On Tue, Jul 01, 2008 at 05:46:15PM +0200, Reinhard Tartler wrote:
David Härdeman <[EMAIL PROTECTED]> writes:
On Fri, Jun 27, 2008 at 02:31:50PM +0100, James Westby wrote:
https://launchpad.net/bugs/164044
a user said that he was unable to boot with the root device
being a slow USB device, as the udevsettle call was only
sufficient if the kernel was currently processing an event
which would cause the device to appear. If the event is so slow
that the udevsettle call is made prior to it's arrival
the boot will fail.
The attached patch is used in Ubuntu to implement a sleeping
loop waiting for the device to appear, as is done for a
normal root device. Please consider applying the patch.
initramfs-tools already has a rootdelay parameter which is executed
before the cryptsetup initramfs script. What is the advantage of
duplicating that functionality?
the rootdelay parameter makes the initramfs loop until the root device
appears. It does not help the cryptsetup hook in any way.
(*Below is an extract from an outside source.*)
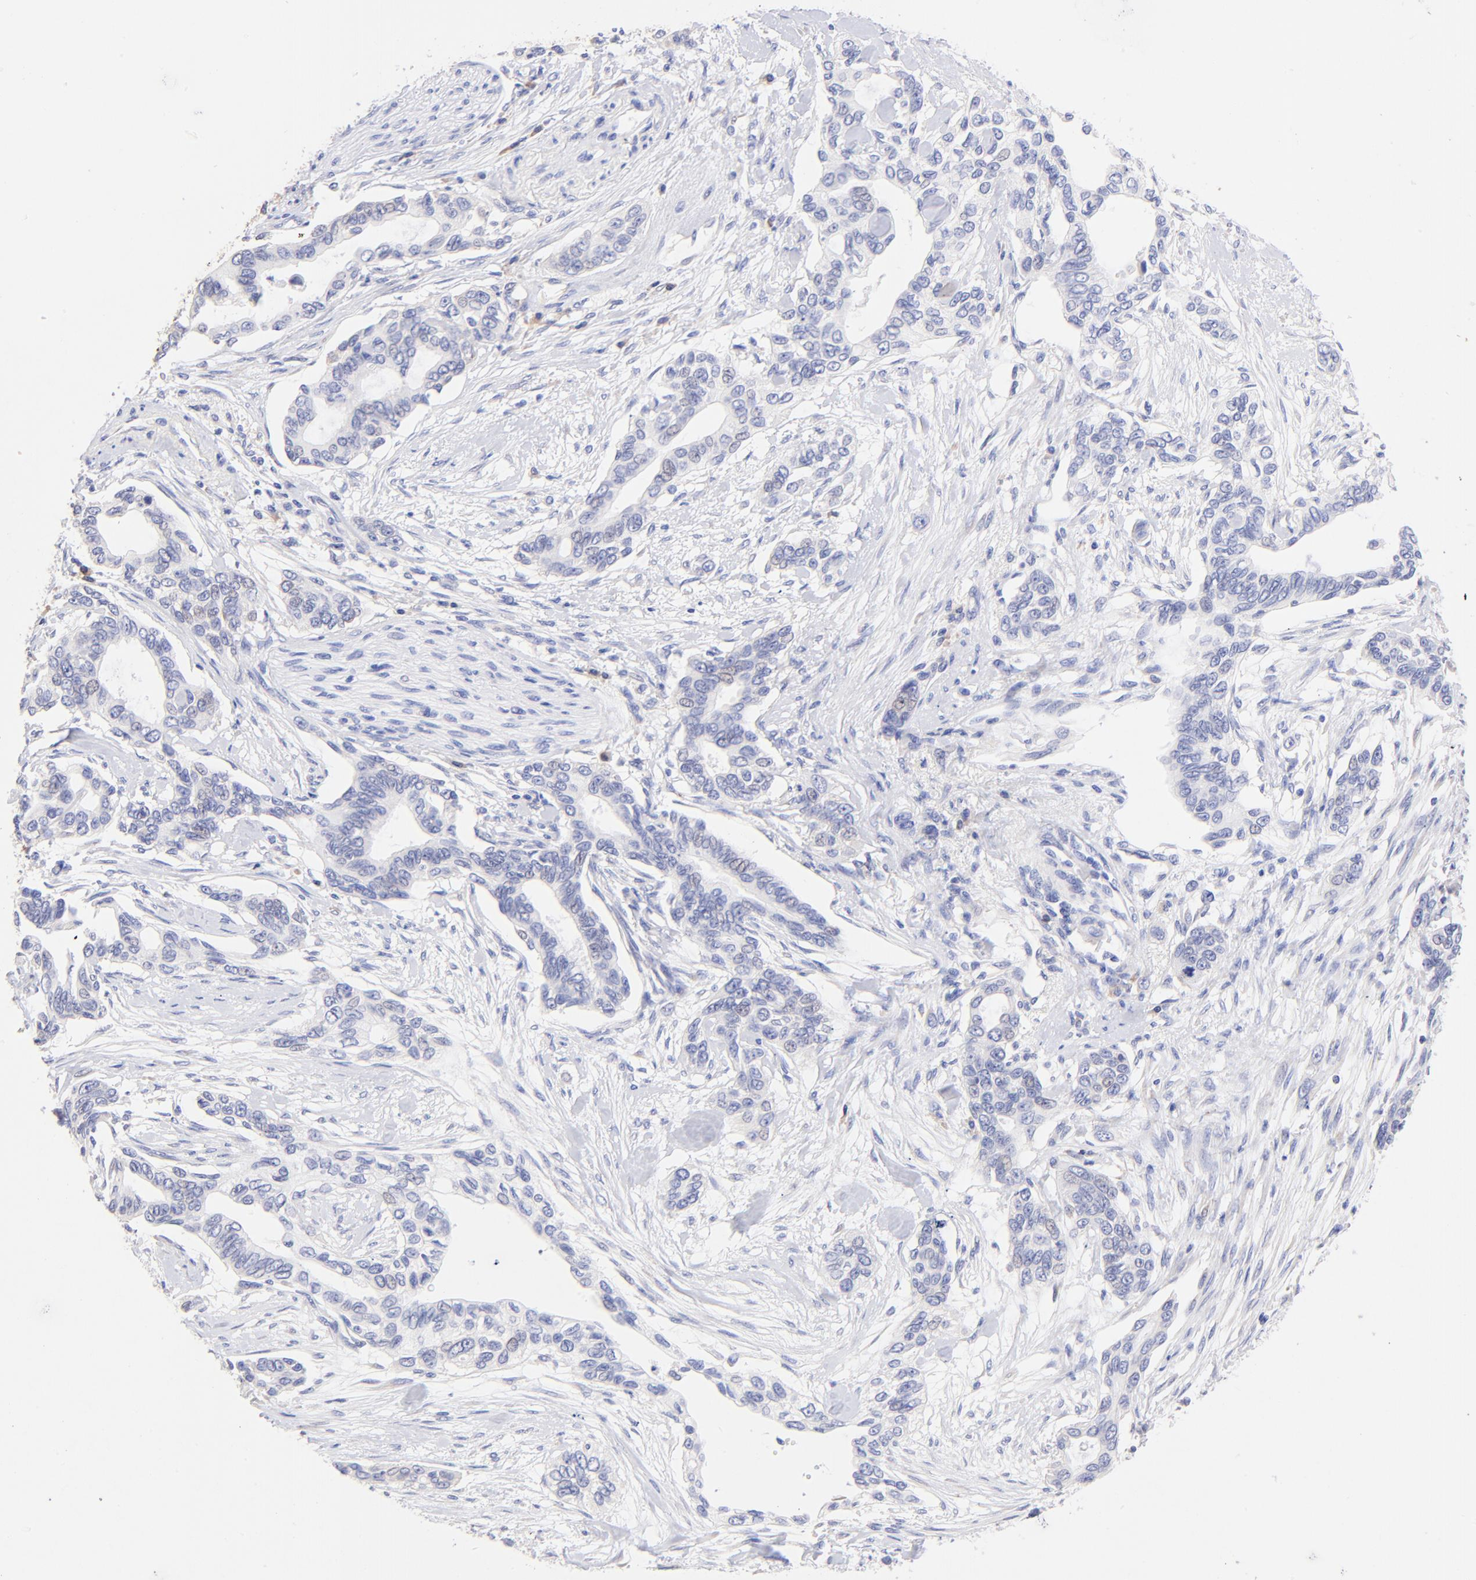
{"staining": {"intensity": "negative", "quantity": "none", "location": "none"}, "tissue": "pancreatic cancer", "cell_type": "Tumor cells", "image_type": "cancer", "snomed": [{"axis": "morphology", "description": "Adenocarcinoma, NOS"}, {"axis": "topography", "description": "Pancreas"}], "caption": "Tumor cells are negative for protein expression in human pancreatic cancer.", "gene": "RPL30", "patient": {"sex": "female", "age": 60}}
Well, unless my memory serves me wrong, it does....with a rootdelay=5,
initramfs-tools will sleep 5 secs extra before cryptsetup gets a chance
of executing which might be enough for the USB device to show up.
If the control
flow reaches the point the patch adds the loop and the device holding
the crypted volume it will silently fail and pass control to the
initramfs, which itself fails after 5 minutes (by default). This usually
happens with slow devices like usb sticks, according to bug reports in
launchpad.
I agree that it would be nice if we could re-use the functionality from
initramfs-tools. However it is not written in a reusable way.
Do you see a better way solving the problem?
Yes, teach initramfs-tools to take a path as an argument to rootdelay
and make it wait until that path appears.